Tiere helfen Menschen – Hunde in der Therapie

Tiere spielen im Bereich von Behinderung und Therapie in Deutschland eine erstaunlich geringe Rolle. Nur rund ein Prozent aller Sehbehinderten in Deutschland hat einen Blindenführhund. Begleithunde für Menschen mit psychischen oder gesundheitlichen Problemen spielen praktisch keine Rolle. In der Therapie von Menschen mit psychischen Problemen werden kaum Tiere eingesetzt.

Zwei Blindenführhunde
Zwei Blindenführhunde

Eines der Kernprobleme besteht in dem hohen Anschaffungspreis. Die Hunde müssen speziell trainiert werden und kosten entsprechend einen fünfstelligen Betrag.

Blindenführhunde und Begleithunde stellen zudem besondere Anforderungen. Der Blinde muss grundsätzlich selbstständig mobil sein, denn der Blindenführhund ist weder ein Navigationssystem noch kann er etwa eigenständig entscheiden, ob eine Straßenüberquerung sicher ist. Der Hundebesitzer muss zudem grundsätzlich in der Lage sein, die physischen und psychischen Bedürfnisse des Hundes zu befriedigen: Der Hund muss gefüttert, gepflegt, ausgeführt und regelmäßig zum Tierarzt gebracht werden.
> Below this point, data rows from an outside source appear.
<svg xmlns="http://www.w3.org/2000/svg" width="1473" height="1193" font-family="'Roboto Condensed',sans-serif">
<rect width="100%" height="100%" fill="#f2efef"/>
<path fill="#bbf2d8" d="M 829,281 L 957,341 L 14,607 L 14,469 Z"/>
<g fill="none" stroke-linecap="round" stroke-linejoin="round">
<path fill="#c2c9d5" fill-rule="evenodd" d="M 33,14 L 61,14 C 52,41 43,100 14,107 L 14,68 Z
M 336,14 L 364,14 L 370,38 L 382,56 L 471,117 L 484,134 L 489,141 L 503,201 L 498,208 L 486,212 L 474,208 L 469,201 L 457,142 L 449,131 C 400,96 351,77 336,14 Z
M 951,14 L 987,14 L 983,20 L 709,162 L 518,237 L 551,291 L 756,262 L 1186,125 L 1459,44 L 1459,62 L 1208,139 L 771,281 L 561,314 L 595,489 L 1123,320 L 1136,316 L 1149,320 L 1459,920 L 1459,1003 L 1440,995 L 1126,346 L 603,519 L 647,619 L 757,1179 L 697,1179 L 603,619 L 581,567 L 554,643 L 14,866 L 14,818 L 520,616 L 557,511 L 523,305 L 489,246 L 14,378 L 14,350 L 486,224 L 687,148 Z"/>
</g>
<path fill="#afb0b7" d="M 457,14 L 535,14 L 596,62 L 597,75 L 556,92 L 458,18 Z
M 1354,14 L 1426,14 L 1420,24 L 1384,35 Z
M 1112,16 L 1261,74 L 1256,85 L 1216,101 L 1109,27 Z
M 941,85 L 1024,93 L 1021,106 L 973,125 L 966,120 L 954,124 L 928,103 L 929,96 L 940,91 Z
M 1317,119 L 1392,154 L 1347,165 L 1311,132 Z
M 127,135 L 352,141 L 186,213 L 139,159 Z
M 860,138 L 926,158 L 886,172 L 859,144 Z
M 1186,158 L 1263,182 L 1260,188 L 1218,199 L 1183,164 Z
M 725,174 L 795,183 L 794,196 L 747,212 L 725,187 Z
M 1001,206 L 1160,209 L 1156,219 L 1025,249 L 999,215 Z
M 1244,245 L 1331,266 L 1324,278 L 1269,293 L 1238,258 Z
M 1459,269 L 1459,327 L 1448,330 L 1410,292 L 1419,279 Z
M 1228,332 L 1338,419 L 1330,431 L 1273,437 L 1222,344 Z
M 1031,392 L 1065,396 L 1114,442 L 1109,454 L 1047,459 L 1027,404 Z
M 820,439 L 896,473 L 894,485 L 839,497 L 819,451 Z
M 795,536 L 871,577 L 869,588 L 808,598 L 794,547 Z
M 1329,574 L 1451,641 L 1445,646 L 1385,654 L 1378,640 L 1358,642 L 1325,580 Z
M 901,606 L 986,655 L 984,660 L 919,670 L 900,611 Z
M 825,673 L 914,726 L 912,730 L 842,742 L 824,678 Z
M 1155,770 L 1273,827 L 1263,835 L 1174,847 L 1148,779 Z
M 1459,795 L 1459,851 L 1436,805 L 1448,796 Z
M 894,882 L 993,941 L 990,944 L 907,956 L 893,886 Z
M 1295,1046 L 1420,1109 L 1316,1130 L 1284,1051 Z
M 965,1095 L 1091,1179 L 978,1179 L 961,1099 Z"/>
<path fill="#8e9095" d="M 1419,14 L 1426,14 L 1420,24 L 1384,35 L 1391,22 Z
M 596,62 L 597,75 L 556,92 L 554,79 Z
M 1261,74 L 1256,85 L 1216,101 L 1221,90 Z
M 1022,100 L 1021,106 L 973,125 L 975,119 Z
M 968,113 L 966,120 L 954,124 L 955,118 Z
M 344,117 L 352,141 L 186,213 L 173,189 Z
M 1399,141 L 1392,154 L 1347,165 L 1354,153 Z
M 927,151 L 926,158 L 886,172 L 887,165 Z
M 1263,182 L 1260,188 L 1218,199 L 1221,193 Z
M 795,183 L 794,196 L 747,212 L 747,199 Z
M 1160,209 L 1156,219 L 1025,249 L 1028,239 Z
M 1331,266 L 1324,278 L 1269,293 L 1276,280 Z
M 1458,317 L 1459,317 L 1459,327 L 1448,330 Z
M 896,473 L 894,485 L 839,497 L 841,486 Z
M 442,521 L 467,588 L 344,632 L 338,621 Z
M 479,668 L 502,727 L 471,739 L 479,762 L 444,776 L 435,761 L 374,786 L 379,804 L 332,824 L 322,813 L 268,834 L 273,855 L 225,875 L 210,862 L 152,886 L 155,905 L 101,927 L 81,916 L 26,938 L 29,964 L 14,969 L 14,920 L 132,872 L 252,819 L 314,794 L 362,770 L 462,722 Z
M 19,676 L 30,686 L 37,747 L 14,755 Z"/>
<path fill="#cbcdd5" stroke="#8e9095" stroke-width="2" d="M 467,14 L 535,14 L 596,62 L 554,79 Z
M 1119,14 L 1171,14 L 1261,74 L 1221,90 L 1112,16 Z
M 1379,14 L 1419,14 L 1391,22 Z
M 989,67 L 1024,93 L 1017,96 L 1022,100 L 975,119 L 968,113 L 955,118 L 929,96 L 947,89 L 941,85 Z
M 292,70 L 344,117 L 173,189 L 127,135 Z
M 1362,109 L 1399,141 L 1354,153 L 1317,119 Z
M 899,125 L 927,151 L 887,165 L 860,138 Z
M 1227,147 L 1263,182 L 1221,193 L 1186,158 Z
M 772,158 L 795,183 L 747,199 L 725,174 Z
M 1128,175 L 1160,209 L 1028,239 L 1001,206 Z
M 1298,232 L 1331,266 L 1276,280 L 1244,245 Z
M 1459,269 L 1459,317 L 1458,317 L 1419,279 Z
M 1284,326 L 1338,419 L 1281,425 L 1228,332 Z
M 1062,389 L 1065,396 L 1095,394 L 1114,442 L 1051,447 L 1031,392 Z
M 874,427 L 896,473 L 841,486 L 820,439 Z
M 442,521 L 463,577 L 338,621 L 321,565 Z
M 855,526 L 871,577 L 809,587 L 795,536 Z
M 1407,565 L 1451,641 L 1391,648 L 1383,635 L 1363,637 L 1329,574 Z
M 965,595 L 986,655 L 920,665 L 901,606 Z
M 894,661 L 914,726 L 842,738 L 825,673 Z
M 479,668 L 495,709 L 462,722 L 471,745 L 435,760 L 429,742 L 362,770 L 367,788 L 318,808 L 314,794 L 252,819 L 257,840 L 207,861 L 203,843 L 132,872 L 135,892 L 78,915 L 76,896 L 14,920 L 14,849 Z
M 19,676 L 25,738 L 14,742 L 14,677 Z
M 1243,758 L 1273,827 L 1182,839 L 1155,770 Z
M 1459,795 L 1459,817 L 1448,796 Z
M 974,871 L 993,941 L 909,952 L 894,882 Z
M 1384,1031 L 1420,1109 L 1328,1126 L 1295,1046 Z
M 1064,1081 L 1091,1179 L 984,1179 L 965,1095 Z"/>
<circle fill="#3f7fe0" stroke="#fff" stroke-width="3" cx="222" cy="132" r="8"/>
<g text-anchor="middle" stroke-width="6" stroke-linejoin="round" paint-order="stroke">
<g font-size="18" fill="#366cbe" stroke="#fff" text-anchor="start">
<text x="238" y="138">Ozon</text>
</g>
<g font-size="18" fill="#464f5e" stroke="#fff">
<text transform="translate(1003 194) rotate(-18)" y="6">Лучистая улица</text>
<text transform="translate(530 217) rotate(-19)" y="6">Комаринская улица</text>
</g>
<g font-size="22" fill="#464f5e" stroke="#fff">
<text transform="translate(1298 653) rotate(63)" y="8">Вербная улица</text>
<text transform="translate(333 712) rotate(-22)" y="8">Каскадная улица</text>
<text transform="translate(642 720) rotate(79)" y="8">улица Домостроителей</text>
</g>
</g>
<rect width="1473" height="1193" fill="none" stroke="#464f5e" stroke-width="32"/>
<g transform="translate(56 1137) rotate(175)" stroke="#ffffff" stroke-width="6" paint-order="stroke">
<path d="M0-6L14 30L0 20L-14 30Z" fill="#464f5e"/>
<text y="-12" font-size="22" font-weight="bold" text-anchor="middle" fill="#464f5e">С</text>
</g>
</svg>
Der Mangel an qualifizierten Fachpersonal in den psychotherapeutischen Praxen und der damit einhergehende Mangel an geschulten Trainern und für die Therapie geeigneten Mensch-Hund-Teams tut ein übriges.

Dabei können Hunde entscheidend zur Verbesserung einer Therapie beitragen: Bei authistischen Kindern oder Personen mit Kommunikationsstörungen können Hunde schneller eine Öffnung herbeiführen als viele Menschen. Zwischen Mensch und Hund gibt es weit weniger Berührungsangst als zwischen einzelnen Menschen.

Der Hund kann zudem dabei helfen, Kontaktsperren zu überwinden. Blinde werden häufig von Hundebesitzern oder völlig fremden angesprochen, wobei der Hund als Eisbrecher dient.

Hunde können die Lethargie brechen, in die viele ältere Menschen wegen Einsamkeit oder mangelnder Beschäftigung geraten. Sie haben jemanden, um den sie sich kümmern können, sie bekommen regelmäßig Bewegung, sie genießen die Freude, mit einem lebendigen Wesen zu interagieren und können körperlichen Kontakt haben, ohne sich schämen zu müssen.

Es gibt aber auch ganz handfeste Gründe: Einige Hunde spüren, wenn ihr Besitzer – bei Diabetes – einen vielleicht lebensgefährlichen Unterzucker haben. Hunde sollen sogar spüren, wenn ein epileptischer Anfall sich bei ihrem Besitzer ankündigt.

Der Forschungsbedarf ist in Deutschland noch recht hoch, so dass die deutsche Literatur dazu noch überschaubar ist. Die Diplomarbeit von Bianca Müller „Die Bedeutung von Tieren für die therapeutische Arbeit mit älteren Menschen “ gibt einen schönen und gut lesbaren Einblick. Im Kynos-Verlag sind zudem einige Bücher zu dem Thema erschienen.